Experimental models including TNF overexpression and IL-23 overexpression are associated with the development of SpA phenotypes that start at the Achilles enthesis. The TNF model is associated with stromal production of TNF as an early disease initiator. Mechanical stress leads to activation of the MAPK and p38 kinases. The IL-23 overexpression appears to be dependent on the presence of a novel population of innate lymphoid-like cells at the enthesis. In normal healthy condition, these cells may be involved in homeostatic tissue repair in response to microdamage.

No animal model completely mimics human disease, and the major drawback of the TNF ^ΔARE model is the lack of new bone formation. However, we showed that new bone formation is equally linked to mechanical stress in the collagen-antibody-induced arthritis model . After resolution of the acute inflammation phase, leading to polyarthritis of wrists and ankles, hind limb unloading largely prohibited the development of bone formation at the affected joints, supporting a role for mechanical strain in their development. In addition, tail suspension was able to prevent the development of osteophytes when only minimal signs of inflammation were present, and could minimize enthesophyte size in more advanced-stage arthritis. Of note, numerous trials have shown the efficacy of TNF blockade in human SpA indicating the key role of this cytokine related to enthesitis. Imaging studies post TNF has consistently shown impressive enthesitis resolution confirming the translational relevance of the animal model findings in humans .

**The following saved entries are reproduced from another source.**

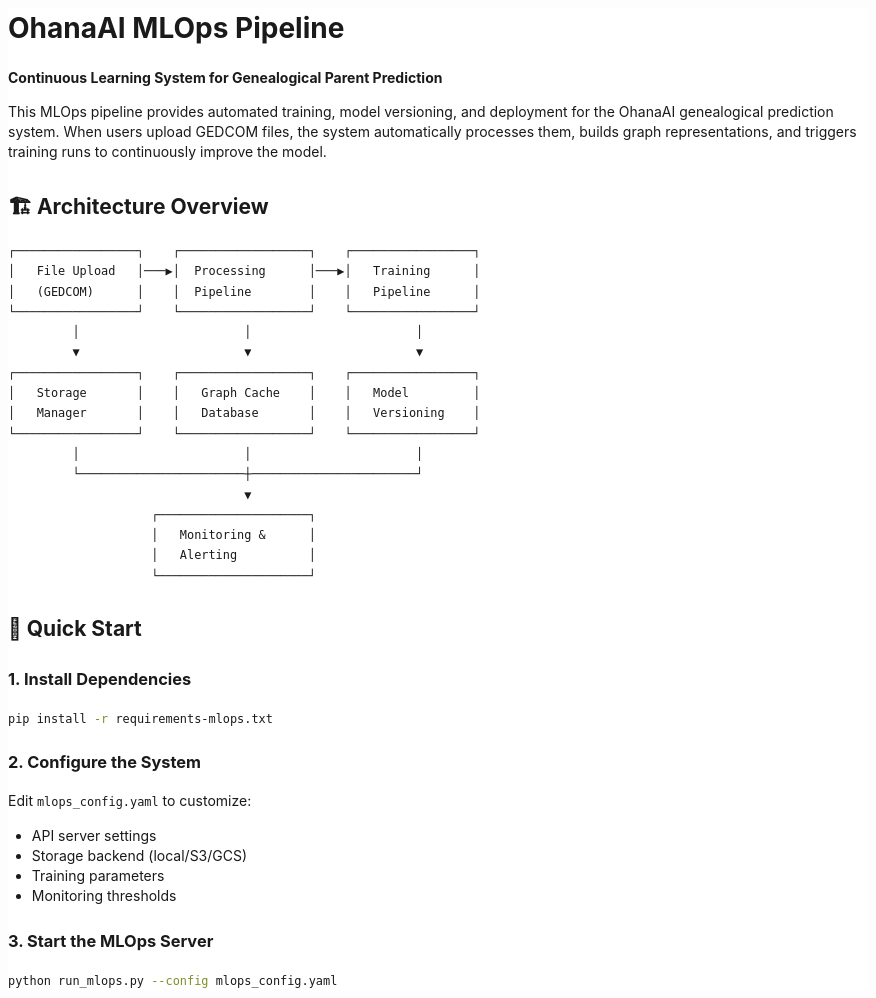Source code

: # OhanaAI MLOps Pipeline

**Continuous Learning System for Genealogical Parent Prediction**

This MLOps pipeline provides automated training, model versioning, and deployment for the OhanaAI genealogical prediction system. When users upload GEDCOM files, the system automatically processes them, builds graph representations, and triggers training runs to continuously improve the model.

## 🏗️ Architecture Overview

```
┌─────────────────┐    ┌──────────────────┐    ┌─────────────────┐
│   File Upload   │───▶│  Processing      │───▶│   Training      │
│   (GEDCOM)      │    │  Pipeline        │    │   Pipeline      │
└─────────────────┘    └──────────────────┘    └─────────────────┘
         │                       │                       │
         ▼                       ▼                       ▼
┌─────────────────┐    ┌──────────────────┐    ┌─────────────────┐
│   Storage       │    │   Graph Cache    │    │   Model         │
│   Manager       │    │   Database       │    │   Versioning    │
└─────────────────┘    └──────────────────┘    └─────────────────┘
         │                       │                       │
         └───────────────────────┼───────────────────────┘
                                 ▼
                    ┌─────────────────────┐
                    │   Monitoring &      │
                    │   Alerting          │
                    └─────────────────────┘
```

## 🚀 Quick Start

### 1. Install Dependencies

```bash
pip install -r requirements-mlops.txt
```

### 2. Configure the System

Edit `mlops_config.yaml` to customize:
- API server settings
- Storage backend (local/S3/GCS)
- Training parameters
- Monitoring thresholds

### 3. Start the MLOps Server

```bash
python run_mlops.py --config mlops_config.yaml
```
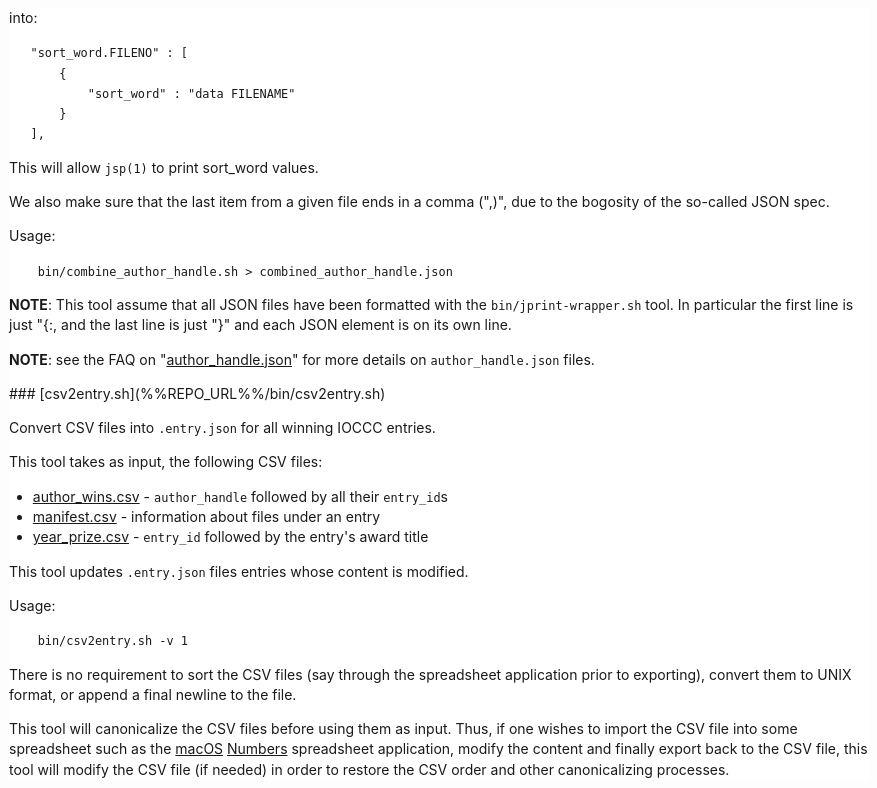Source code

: into:

``` <!---json-->
   "sort_word.FILENO" : [
       {
           "sort_word" : "data FILENAME"
       }
   ],
```

This will allow `jsp(1)` to print sort_word values.

We also make sure that the last item from a given file ends in a comma (",)",
due to the bogosity of the so-called JSON spec.

Usage:

``` <!---sh-->
    bin/combine_author_handle.sh > combined_author_handle.json
```

**NOTE**: This tool assume that all JSON files have been formatted with the
`bin/jprint-wrapper.sh` tool.  In particular the first line is just "{:,
and the last line is just "}" and each JSON element is on its own line.

**NOTE**: see the
FAQ on "[author_handle.json](../faq.html#author_handle_json)"
for more details on `author_handle.json` files.


<div id="csv2entry">
### [csv2entry.sh](%%REPO_URL%%/bin/csv2entry.sh)
</div>

Convert CSV files into `.entry.json` for all winning IOCCC entries.

This tool takes as input, the following CSV files:

- [author_wins.csv](#author_wins_csv) - `author_handle` followed by all their
`entry_id`s
- [manifest.csv](#manifest_csv) - information about files under an entry
- [year_prize.csv](#year_prize_csv) - `entry_id` followed by the entry's award
title

This tool updates `.entry.json` files entries whose content is modified.

Usage:

``` <!---sh-->
    bin/csv2entry.sh -v 1
```

There is no requirement to sort the CSV files (say through the spreadsheet
application prior to exporting), convert them to UNIX format, or append a final
newline to the file.

This tool will canonicalize the CSV files before using them
as input.  Thus, if one wishes to import the CSV file into
some spreadsheet such as the [macOS](https://www.apple.com/macos)
[Numbers](https://www.apple.com/numbers/) spreadsheet application,
modify the content and finally export back to the CSV file,
this tool will modify the CSV file (if needed) in order
to restore the CSV order and other canonicalizing processes.

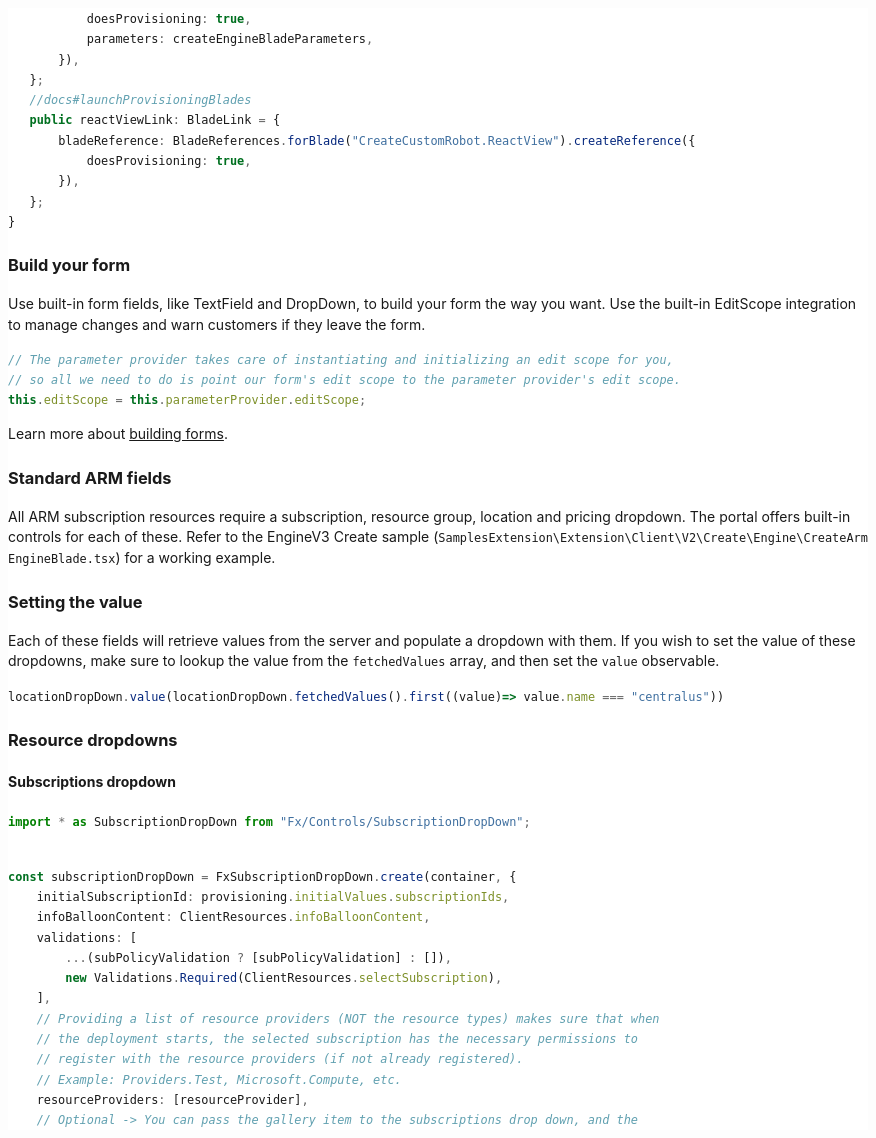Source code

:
```typescript
           doesProvisioning: true,
           parameters: createEngineBladeParameters,
       }),
   };
   //docs#launchProvisioningBlades
   public reactViewLink: BladeLink = {
       bladeReference: BladeReferences.forBlade("CreateCustomRobot.ReactView").createReference({
           doesProvisioning: true,
       }),
   };
}

```

<a name="building-custom-create-forms-build-your-form"></a>
### Build your form
Use built-in form fields, like TextField and DropDown, to build your form the way you want. Use the built-in EditScope integration to manage changes and warn customers if they leave the form.

```ts
// The parameter provider takes care of instantiating and initializing an edit scope for you,
// so all we need to do is point our form's edit scope to the parameter provider's edit scope.
this.editScope = this.parameterProvider.editScope;
```
Learn more about [building forms](portalfx-forms.md).

<a name="building-custom-create-forms-standard-arm-fields"></a>
### Standard ARM fields
All ARM subscription resources require a subscription, resource group, location and pricing dropdown. The portal offers built-in controls for each of these. Refer to the EngineV3 Create sample (`SamplesExtension\Extension\Client\V2\Create\Engine\CreateArmEngineBlade.tsx`) for a working example.
<a name="building-custom-create-forms-setting-the-value"></a>
### Setting the value
Each of these fields will retrieve values from the server and populate a dropdown with them. If you wish to set the value of these dropdowns, make sure to lookup the value from the `fetchedValues` array, and then set the `value` observable.
```ts
locationDropDown.value(locationDropDown.fetchedValues().first((value)=> value.name === "centralus"))
```

<a name="building-custom-create-forms-resource-dropdowns"></a>
### Resource dropdowns
<a name="building-custom-create-forms-resource-dropdowns-subscriptions-dropdown"></a>
#### Subscriptions dropdown
```ts
import * as SubscriptionDropDown from "Fx/Controls/SubscriptionDropDown";
```
```typescript

const subscriptionDropDown = FxSubscriptionDropDown.create(container, {
    initialSubscriptionId: provisioning.initialValues.subscriptionIds,
    infoBalloonContent: ClientResources.infoBalloonContent,
    validations: [
        ...(subPolicyValidation ? [subPolicyValidation] : []),
        new Validations.Required(ClientResources.selectSubscription),
    ],
    // Providing a list of resource providers (NOT the resource types) makes sure that when
    // the deployment starts, the selected subscription has the necessary permissions to
    // register with the resource providers (if not already registered).
    // Example: Providers.Test, Microsoft.Compute, etc.
    resourceProviders: [resourceProvider],
    // Optional -> You can pass the gallery item to the subscriptions drop down, and the
```

[plus-new]: ../media/portalfx-create/plus-new.png
[marketplace]: ../media/portalfx-ui-concepts/gallery.png
[engine-blade]: https://df.onecloud.azure-test.net/?clientOptimizations=false&samplesExtension=true#create/Microsoft.EngineNoPdlV1
[create-length-telemetry]: https://dataexplorer.azure.com/clusters/azportalpartner/databases/AzurePortal?query=H4sIAAAAAAAAA3WQQU8CMRCF7/sr5saSNLAmYjRkPRg9cFBJJN7L9okl23YznVUw/nhbRYgYDp3Dm9f3vkwLIWwEPtrgH7QD1TQYTIs26Q1DC2616CTebWSBFg7C2+KT3l/BoDmjsREL6/Ak2nV0TXoVynMz3Ft0IymZ6hQ75/Bmc4/1q5tWGzx28IO9c4+RzX+ZkudbMLTM/2Y+ivYNZiaBSYjCKbHsNEesY/ClScjDUZ6jI3/m6jis0cg/eLVjVYdyRTH03OB3dR+MfbFgRc76XhBr07POm/FZVVXji0pR01p4eQb/BBwBKMpYxbQ4HDchxd45zfYD1CHVebEtYrnrUDRJsZfpXU2GtNyeYMpHioHltOMLxYUzDewBAAA=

Recently, a landmark study provided convincing evidence that interleukin (IL)-23 overexpression induces enthesitis, including involvement of the aortic valve, by acting on double-negative, enthesis-resident T lymphocytes . Enthesitis was the earliest pathological finding. In this model, IL-23 overexpression also leads to a severely destructive polyarthritis ( Fig. 1 ). Ustekinumab (Stelara( ^® )), a human monoclonal antibody that binds to the shared p40 subunit of IL-12 and IL-23, blocking signaling of their cognate receptors, has shown significantly greater efficacy than placebo with regard to enthesitis in psoriatic arthritis (PsA) . Of note, this particular animal model also developed aortitis and is highly reminiscent of the observations of Bywaters for the mechanical stress basis of joint disease and aortic involvement .